One of the major factors for this recommendation in November was that I had put on about five pounds following my surgery. I have, however, since lost those five pounds and then some. In fact, I’m only a pound more than I was this time last year, which is within a healthy BMI. When I returned from Ireland in January, I began a completely grain-free diet–no wheat, barely, rice, oats, etc., and even no corn. I had made a decision toward this before my trip, after reading up on the benefits of grain-free diets in lowering blood sugar levels and lessening (even curing) the symptoms of PCOS over time. The decisive moment came after a rather painful six weeks in another country, many tears, vomiting, an emergency room visit due to a burst ovarian cyst, an ultrasound, and my doctor, upon my return home, telling me, “Well, yeah, there’s a small cyst still there but let’s wait it out.” The “let’s wait it out” is the same response I had a year ago, but apparently my case is not considered severe enough yet despite the worsening of my pain due to the cyst regrowing over and over again. (Kind of like my high calcium levels hadn’t been considered severe until I insisted on my PTH levels being tested.)

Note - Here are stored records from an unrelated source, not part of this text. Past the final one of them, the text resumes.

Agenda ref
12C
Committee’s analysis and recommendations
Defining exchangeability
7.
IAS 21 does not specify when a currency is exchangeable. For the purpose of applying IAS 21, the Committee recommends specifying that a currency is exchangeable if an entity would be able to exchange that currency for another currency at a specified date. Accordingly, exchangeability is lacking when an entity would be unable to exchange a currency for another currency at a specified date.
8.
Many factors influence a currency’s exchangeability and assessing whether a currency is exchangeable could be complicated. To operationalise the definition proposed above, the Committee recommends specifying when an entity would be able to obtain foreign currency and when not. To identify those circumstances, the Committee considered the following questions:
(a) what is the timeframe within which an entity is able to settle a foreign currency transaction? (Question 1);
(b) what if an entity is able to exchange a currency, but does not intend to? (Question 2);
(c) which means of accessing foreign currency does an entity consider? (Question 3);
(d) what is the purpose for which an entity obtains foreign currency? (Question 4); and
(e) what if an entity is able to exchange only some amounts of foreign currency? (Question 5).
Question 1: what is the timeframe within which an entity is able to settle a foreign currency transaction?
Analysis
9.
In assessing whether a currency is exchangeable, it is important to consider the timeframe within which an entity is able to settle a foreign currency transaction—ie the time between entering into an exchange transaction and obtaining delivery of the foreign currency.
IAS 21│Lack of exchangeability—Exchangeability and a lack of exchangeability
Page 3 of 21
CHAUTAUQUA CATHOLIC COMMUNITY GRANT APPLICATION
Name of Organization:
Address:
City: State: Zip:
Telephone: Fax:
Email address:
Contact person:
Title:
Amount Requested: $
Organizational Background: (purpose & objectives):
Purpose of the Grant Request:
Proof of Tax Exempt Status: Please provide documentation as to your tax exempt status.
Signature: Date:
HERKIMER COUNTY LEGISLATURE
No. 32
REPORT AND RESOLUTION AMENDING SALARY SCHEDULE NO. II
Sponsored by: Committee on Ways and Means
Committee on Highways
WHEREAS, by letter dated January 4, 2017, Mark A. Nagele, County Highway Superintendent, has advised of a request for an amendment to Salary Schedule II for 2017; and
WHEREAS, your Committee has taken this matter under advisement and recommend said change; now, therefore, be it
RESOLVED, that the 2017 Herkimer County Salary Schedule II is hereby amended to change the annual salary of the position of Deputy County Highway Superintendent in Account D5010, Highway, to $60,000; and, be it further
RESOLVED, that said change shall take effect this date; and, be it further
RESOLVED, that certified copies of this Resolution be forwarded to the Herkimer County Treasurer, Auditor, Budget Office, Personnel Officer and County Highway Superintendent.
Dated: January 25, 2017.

So I’ve gone rogue and am handling things myself. The grain-free diet has been a biggie, proven already by the weight loss. Both hypothyroidism and PCOS are major culprits of difficulty to lose and keep off weight, which in turn makes the symptoms of both disorders worse. The weight loss is the only thing that kept my endocrinologist from really pushing for hormone replacement therapy when I saw her in February. But it should also be helping the ovarian issues. Along with the diet, I’ve started using natural progesterone cream and nascent iodine supplements. Both help with PCOS, both help with thyroid issues.

My next followup is in August. I’m crossing my fingers that by then things will have started to change–I know that ovarian/hormonal issues tend to take four to six months to reverse and get better, and I’ll be just over the six month mark at this appointment. I’ll be eleven months post-surgery at that point, too, so fingers crossed the same is true for thyroid. It would make for a nice birthday present.